Endpoint Protection

 

 

"The latest version of the Endpoint Protection client automatically detects the presence of certain installed components/applications like: IIS, Microsoft Exchange Servers, Active Directory Domain Controllers, etc. Where can you manually inspect these exclusions to verify if they need to be added to the Centralized Exceptions policy?"

 

So it gives a registry key and says to open the File Exceptions folder. There is no File Exceptions folder in that registry key. "Exclusions" is highlighted in the article, for whatever that is worth.

 

I can't find any automatically added exceptions and this server has IIS installed. My problem is that my network guys want to add a ton of exclusions that I'm not sure are appropriate and I definitely don't want to add them if they are added automatically by SEP.

 

Is there a definitive article or document on what is excluded automatically by SEP?

 

Thanks,

 

Ray

--------------

Here is their list. Please ignore the bold-face. It seems it can't be removed when it is pasted in. Any comments on the appropriateness is appreciated.

 

C:\MSSQL$WSUS

C:\WSUS

C:\Program Files\Common Files\Microsoft Shared\Web Storage System

C:\Program Files\Citrix

C:\Program Files\UPHClean

C:\Windows\Cluster

C:\Windows\IIS Temporary Compressed Files

C:\WINDOWS\Microsoft.NET\Framework

C:\Windows\System32\Inetsrv

C:\windows\system32\spool

C:\windows\softwaredistribution\datastore

C:\windows\sysvol

C:\windows\system32\dhcp

C:\windows\system32\dns

C:\Windows\system32\wins

C:\Windows\system32\GroupPolicy

C:\Windows\system32\config

C:\Windows\system32\wbem

C:\Windows\system32\Microsoft.NET

C:\windows\ntds

C:\windows\ntfrs

C:\Windows\adam

C:\WINNT\system32\spool

C:\WINNT\softwaredistribution\datastore

C:\WINNT\SYSVOL

C:\WINNT\system32\dhcp

C:\WINNT\system32\dns

C:\WINNT\system32\wins

C:\WINNT\system32\GroupPolicy

C:\WINNT\system32\config

C:\WINNT\system32\wbem

C:\WINNT\system32\Microsoft.NET

C:\WINNT\NTDS

C:\WINNT\NTFRS

C:\WINNT\adam

D:\MSSQL.1\MSSQL\Data

D:\Virtual Machines

E:\Program Files\Microsoft\Exchange Server

E:\MNS_FSW_DIR_TFSCMS01

E:\SMS\Inboxes

E:\SMS_CCM\ServiceData

Q:

---------------------------

Extensions

.BAK

.CHK

.DB

.DIT

.EDB

.LDB

.LDF

.LOG

.,MDB

.MDF

.NDF

.SHD

.SPL

.TMP

.TRN

 

Sadly, the KB is wrong on the IIS front, I'm going to get that amended.

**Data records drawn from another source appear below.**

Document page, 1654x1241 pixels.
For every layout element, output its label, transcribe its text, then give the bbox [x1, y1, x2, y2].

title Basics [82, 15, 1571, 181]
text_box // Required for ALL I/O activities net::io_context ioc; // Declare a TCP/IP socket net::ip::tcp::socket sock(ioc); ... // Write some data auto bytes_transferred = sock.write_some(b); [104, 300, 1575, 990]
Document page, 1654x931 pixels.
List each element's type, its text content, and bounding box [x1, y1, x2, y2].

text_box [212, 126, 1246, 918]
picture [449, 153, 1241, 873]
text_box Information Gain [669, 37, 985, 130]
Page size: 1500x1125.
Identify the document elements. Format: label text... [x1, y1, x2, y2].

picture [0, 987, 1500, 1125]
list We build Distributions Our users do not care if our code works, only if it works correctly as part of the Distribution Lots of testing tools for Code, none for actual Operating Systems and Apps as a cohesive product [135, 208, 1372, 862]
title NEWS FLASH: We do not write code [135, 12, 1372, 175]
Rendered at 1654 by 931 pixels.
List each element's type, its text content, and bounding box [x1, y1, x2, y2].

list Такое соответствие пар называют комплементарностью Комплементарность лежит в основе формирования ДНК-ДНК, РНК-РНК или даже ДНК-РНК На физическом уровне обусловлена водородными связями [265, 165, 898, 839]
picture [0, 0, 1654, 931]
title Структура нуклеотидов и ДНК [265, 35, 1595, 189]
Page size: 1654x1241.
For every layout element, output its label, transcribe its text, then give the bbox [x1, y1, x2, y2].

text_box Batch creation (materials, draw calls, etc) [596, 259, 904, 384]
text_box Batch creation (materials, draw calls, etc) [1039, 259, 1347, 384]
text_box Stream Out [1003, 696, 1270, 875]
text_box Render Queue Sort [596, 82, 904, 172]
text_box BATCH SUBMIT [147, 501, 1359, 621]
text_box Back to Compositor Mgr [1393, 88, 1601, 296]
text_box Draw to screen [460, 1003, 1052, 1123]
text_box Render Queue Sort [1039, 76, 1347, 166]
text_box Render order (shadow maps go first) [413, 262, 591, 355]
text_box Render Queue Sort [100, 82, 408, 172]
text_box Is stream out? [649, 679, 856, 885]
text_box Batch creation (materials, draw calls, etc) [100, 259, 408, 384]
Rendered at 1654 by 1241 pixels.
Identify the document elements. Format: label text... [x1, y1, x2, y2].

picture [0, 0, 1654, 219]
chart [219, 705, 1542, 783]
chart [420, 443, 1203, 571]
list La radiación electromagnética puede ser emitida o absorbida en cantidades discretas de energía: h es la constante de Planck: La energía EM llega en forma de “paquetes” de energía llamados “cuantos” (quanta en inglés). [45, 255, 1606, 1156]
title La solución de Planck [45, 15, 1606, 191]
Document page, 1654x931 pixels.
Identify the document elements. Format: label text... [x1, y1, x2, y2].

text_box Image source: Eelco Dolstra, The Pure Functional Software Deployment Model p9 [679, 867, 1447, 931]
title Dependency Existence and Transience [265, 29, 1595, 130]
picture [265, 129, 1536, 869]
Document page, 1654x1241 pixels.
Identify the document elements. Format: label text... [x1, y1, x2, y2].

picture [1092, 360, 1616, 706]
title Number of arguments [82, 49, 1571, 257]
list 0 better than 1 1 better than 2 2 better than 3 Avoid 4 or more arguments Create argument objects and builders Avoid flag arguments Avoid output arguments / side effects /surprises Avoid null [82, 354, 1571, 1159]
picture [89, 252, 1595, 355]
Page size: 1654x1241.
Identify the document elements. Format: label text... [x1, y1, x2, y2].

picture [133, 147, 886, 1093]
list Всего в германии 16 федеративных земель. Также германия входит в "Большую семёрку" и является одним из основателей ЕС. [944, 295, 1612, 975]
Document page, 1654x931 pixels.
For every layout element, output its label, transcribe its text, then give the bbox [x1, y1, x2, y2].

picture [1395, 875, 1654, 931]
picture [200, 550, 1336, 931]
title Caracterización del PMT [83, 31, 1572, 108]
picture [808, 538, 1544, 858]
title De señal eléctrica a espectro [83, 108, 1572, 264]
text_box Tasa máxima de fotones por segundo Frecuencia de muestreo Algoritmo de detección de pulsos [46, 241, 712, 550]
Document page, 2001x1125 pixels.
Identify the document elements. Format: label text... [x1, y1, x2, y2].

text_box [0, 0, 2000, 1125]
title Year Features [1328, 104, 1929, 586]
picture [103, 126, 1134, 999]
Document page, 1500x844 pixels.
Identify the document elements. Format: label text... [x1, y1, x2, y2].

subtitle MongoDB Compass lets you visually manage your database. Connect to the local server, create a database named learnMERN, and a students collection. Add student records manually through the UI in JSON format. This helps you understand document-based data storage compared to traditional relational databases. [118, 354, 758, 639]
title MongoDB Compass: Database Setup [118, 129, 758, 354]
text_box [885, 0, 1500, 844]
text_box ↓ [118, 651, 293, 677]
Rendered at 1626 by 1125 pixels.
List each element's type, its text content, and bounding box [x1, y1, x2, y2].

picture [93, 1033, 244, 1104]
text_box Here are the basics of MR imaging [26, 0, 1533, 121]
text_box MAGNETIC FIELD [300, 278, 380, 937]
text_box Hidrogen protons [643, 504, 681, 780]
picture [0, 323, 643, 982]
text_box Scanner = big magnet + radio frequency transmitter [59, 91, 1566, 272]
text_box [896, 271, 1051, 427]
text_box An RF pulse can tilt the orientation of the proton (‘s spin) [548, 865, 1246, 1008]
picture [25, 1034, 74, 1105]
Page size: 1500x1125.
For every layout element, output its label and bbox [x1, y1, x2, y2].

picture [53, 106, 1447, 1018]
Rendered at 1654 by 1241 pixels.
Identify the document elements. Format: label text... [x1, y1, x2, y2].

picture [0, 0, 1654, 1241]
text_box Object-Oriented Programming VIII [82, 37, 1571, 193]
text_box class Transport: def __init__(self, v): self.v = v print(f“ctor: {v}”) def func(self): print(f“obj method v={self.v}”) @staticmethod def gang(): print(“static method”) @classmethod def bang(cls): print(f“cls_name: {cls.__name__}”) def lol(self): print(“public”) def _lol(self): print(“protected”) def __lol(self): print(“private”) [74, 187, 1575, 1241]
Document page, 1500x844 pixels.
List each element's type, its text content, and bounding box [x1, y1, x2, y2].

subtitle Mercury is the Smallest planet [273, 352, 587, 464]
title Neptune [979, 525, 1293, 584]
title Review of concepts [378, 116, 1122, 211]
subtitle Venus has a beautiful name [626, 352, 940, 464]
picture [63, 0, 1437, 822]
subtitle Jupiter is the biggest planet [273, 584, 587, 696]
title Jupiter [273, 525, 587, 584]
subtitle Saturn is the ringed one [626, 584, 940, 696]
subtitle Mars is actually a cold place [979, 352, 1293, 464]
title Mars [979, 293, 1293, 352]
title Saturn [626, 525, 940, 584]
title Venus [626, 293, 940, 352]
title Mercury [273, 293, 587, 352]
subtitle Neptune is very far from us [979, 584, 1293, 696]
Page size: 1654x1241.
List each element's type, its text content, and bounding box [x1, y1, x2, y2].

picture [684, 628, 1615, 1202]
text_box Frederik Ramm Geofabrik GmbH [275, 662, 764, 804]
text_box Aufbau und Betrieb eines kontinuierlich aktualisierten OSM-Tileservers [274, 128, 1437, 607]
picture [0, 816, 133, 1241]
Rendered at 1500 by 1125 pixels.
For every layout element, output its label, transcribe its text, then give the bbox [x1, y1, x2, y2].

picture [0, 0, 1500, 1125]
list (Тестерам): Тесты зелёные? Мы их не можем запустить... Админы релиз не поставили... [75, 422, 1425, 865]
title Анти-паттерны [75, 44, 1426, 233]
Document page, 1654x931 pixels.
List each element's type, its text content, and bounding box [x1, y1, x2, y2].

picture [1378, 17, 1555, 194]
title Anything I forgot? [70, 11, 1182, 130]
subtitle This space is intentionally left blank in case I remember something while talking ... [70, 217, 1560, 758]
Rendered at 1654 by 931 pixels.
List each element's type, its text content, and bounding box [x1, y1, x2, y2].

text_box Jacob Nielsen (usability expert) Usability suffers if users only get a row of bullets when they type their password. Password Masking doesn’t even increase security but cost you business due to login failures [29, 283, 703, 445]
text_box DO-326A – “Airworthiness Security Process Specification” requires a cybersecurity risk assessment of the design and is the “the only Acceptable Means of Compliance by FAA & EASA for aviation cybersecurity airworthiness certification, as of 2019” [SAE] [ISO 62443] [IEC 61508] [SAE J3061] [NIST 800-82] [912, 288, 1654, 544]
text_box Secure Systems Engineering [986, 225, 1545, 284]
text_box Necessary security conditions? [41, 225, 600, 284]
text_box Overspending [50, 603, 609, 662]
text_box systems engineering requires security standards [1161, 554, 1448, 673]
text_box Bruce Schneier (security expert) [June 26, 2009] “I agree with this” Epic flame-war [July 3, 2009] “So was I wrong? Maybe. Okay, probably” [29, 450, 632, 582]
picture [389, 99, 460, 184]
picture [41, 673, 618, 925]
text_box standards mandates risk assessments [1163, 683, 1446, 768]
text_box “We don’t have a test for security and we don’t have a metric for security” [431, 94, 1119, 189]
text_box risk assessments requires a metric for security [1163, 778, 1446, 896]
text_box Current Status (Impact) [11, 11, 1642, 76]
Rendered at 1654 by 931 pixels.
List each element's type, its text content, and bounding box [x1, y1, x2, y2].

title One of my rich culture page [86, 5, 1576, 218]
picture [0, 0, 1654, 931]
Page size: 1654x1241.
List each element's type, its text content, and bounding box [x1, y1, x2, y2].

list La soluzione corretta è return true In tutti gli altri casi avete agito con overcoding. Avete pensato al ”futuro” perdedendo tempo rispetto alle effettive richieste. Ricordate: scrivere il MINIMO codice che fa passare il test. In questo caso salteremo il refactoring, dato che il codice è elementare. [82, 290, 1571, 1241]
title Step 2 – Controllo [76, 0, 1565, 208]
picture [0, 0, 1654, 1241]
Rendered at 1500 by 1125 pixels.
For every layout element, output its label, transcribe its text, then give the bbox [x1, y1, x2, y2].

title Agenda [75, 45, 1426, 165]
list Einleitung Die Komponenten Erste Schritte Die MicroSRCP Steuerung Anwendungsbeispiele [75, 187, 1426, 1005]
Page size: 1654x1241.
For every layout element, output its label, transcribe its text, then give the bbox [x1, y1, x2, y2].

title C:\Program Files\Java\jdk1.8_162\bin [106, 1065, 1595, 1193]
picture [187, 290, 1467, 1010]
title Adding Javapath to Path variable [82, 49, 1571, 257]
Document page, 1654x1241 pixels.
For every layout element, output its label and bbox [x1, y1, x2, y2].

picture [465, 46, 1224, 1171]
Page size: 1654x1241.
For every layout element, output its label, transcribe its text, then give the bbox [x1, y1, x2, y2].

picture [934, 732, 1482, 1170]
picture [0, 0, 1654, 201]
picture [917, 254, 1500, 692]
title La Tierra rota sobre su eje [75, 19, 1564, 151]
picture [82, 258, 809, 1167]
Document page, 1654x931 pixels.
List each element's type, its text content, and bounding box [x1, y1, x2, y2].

The rest of it is mainly OK though. Underneath the Exclusions folder, you will see each product or type of automatic exclusion we have and then under there is the FileExceptions folder. To clarify, from MR2 onwards, SEP automatically excludes files involved with the following products or Windows features: MS Exchange Server Active Directory SEPM Embedded Database The exclusions are automatic, based on us discovering the product (or "feature") installed on the server. Both the Exchange and the AD exclusions are done as per Microsoft KB's and we use the registry to find out the correct locations, based on your individual installs. There are no IIS automatic exclusions at this point in time. That list of exclusions is quite large, most of the extensions are valid - I would questions the whole Virtual Machines folder - if its VMWare just exclude VMDK's and VMEM's and if its another product then the hard disk and memory files for each (VHD for Virtual Server, possibly Hyper-V too). Things like ntds, ntfrs, sysvol, etc. are all AD exclusions and will be done automatically on a DC. For the others I would recommend you create groups for each server type, and only put the exclusions neccessary onto each group - that keeps it a little more secure. hth and apologies for the confusion.